Exercise prompt ::
Every line from the first record below down to the line that includes "left elbow: (75, 674)" must be reproduced exactly; the pictures are not.

People photos with keypoints
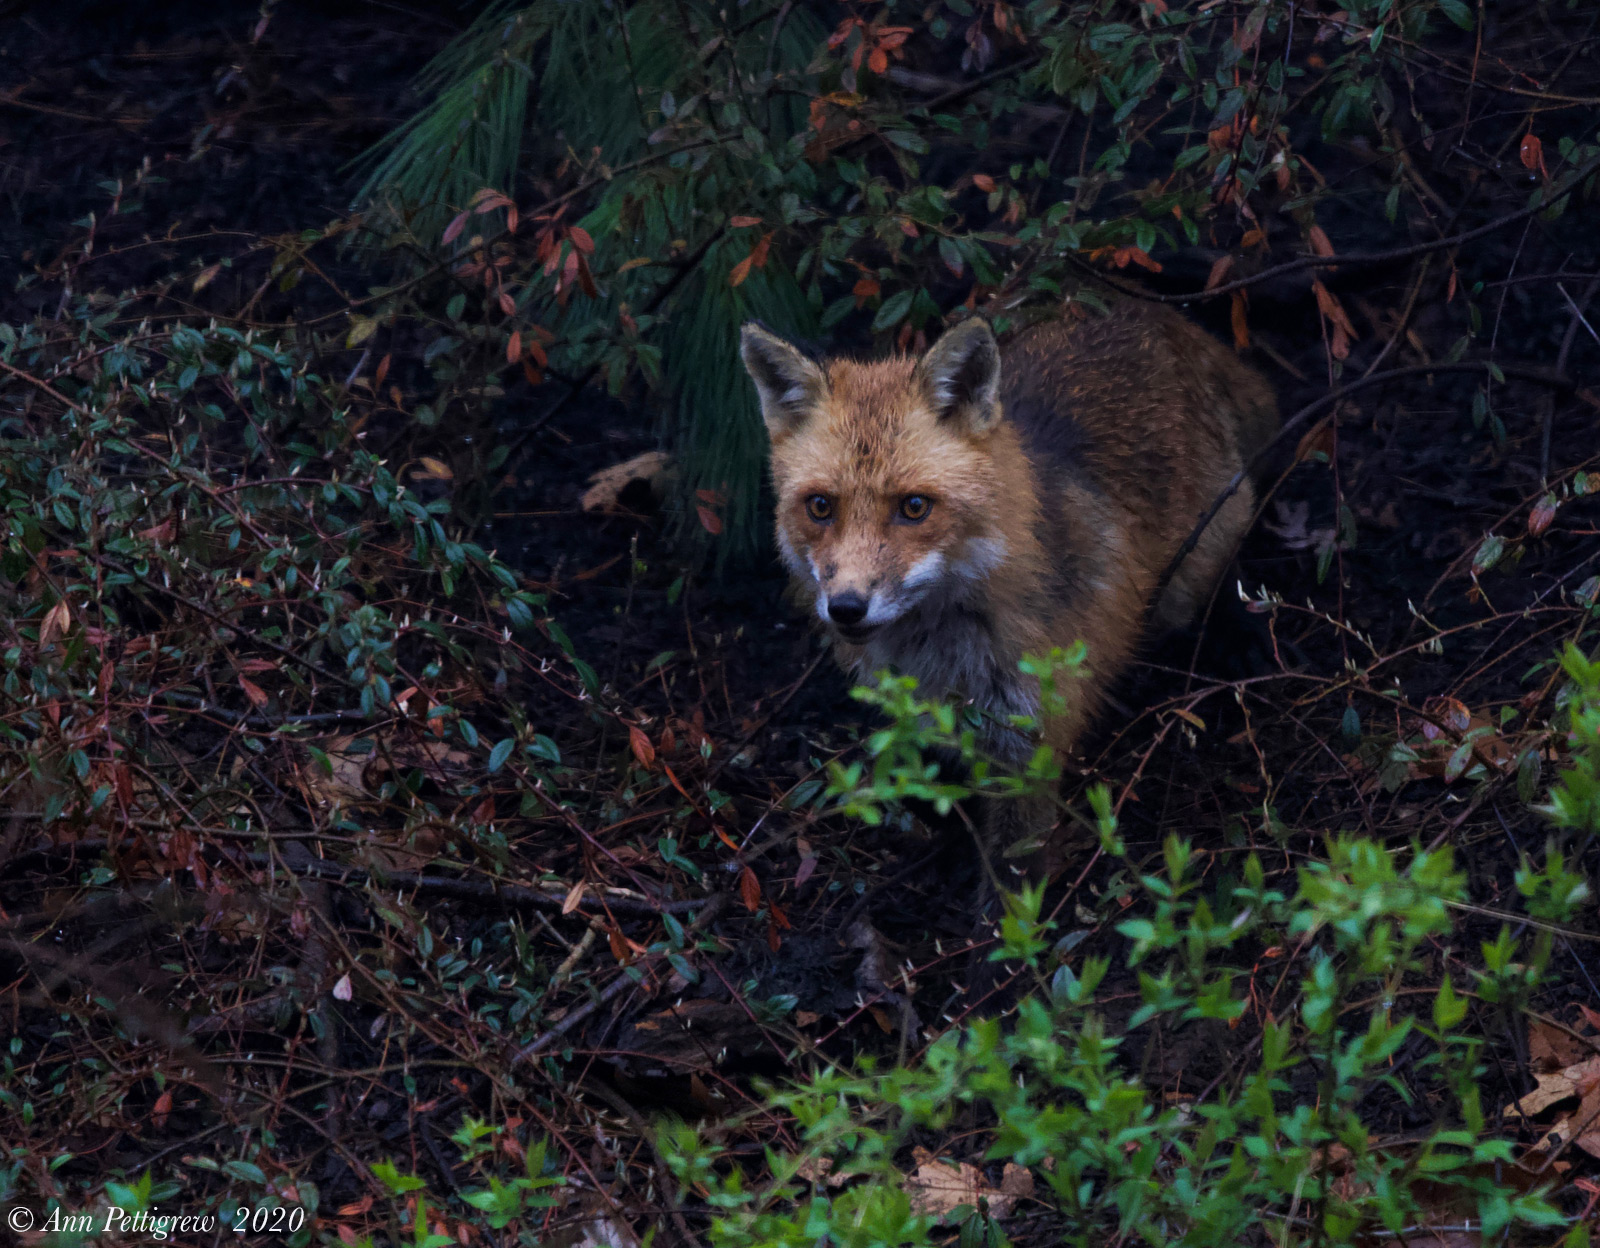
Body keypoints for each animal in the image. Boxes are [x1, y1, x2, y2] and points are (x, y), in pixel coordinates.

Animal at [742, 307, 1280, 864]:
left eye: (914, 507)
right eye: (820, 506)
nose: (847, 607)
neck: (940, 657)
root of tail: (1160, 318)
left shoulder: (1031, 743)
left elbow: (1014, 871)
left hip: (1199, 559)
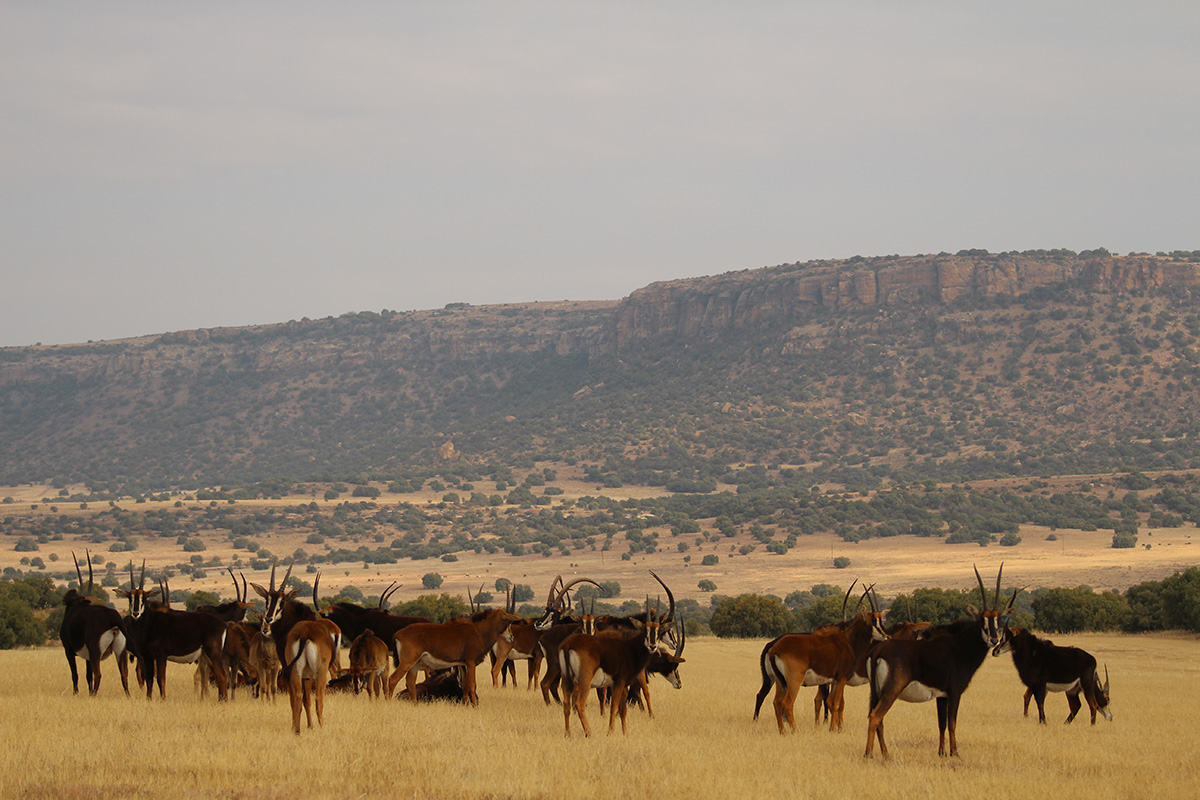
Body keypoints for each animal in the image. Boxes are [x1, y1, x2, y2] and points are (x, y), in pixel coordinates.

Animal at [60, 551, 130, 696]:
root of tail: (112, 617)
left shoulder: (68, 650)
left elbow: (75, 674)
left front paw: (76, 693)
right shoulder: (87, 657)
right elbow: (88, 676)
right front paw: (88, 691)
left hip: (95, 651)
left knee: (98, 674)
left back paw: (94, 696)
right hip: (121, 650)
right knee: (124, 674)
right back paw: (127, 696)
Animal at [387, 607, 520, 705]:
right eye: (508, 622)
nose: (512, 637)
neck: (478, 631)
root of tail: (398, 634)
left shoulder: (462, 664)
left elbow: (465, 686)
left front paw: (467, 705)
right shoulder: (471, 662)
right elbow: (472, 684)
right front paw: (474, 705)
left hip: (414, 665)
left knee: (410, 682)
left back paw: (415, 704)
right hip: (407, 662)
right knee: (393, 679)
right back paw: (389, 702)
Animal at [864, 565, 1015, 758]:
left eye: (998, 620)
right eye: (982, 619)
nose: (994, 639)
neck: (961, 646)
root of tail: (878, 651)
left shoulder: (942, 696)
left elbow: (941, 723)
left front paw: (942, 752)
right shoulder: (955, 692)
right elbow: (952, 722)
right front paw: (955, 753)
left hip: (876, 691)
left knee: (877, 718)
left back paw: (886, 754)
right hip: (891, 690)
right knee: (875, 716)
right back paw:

Result ::
Body keypoints for each animal in the image. Boxes are [x1, y1, x2, y2] and points are (x, y), in pixel coordinates.

Animal at [742, 307, 1280, 864]:
left eye: (914, 507)
right eye: (820, 506)
nose: (847, 607)
neck: (940, 657)
root of tail: (1160, 318)
left shoulder: (1031, 743)
left elbow: (1014, 871)
left hip: (1199, 559)
Body keypoints for each animal in the image. Boxes are [x1, y1, x2, y2] and points are (x, y), in pixel coordinates.

Animal at [60, 551, 130, 696]:
root of tail: (112, 617)
left shoulder: (68, 650)
left elbow: (75, 674)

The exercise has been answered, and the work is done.